───── EXTRACTED RECORDS ─────

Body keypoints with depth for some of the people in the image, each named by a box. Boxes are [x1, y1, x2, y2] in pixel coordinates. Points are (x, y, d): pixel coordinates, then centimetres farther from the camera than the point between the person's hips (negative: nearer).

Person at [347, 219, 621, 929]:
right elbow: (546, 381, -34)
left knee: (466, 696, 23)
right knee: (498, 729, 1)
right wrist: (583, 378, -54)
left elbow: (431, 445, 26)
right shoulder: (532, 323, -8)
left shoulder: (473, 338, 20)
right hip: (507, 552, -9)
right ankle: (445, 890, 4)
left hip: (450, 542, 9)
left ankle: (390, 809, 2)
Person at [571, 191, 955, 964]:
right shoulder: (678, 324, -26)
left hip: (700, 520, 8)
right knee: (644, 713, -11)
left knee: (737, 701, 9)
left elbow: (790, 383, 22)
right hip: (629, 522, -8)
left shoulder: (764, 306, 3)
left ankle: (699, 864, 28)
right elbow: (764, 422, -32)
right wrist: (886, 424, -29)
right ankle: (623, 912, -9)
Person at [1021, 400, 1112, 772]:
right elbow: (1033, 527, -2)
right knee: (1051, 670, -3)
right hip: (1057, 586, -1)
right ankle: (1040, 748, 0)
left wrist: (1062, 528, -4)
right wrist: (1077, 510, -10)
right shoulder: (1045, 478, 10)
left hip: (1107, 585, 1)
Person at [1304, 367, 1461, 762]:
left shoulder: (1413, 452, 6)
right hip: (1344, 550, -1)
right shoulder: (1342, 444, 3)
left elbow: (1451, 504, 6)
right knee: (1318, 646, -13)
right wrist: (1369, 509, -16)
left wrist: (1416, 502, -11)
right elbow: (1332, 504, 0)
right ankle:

─────

ASSIGNMENT: In the records above, some lines hold the word "shoulder"; copy each such line.

EXERCISE OUTPUT:
right shoulder: (532, 323, -8)
left shoulder: (473, 338, 20)
right shoulder: (678, 324, -26)
left shoulder: (764, 306, 3)
right shoulder: (1045, 478, 10)
left shoulder: (1413, 452, 6)
right shoulder: (1342, 444, 3)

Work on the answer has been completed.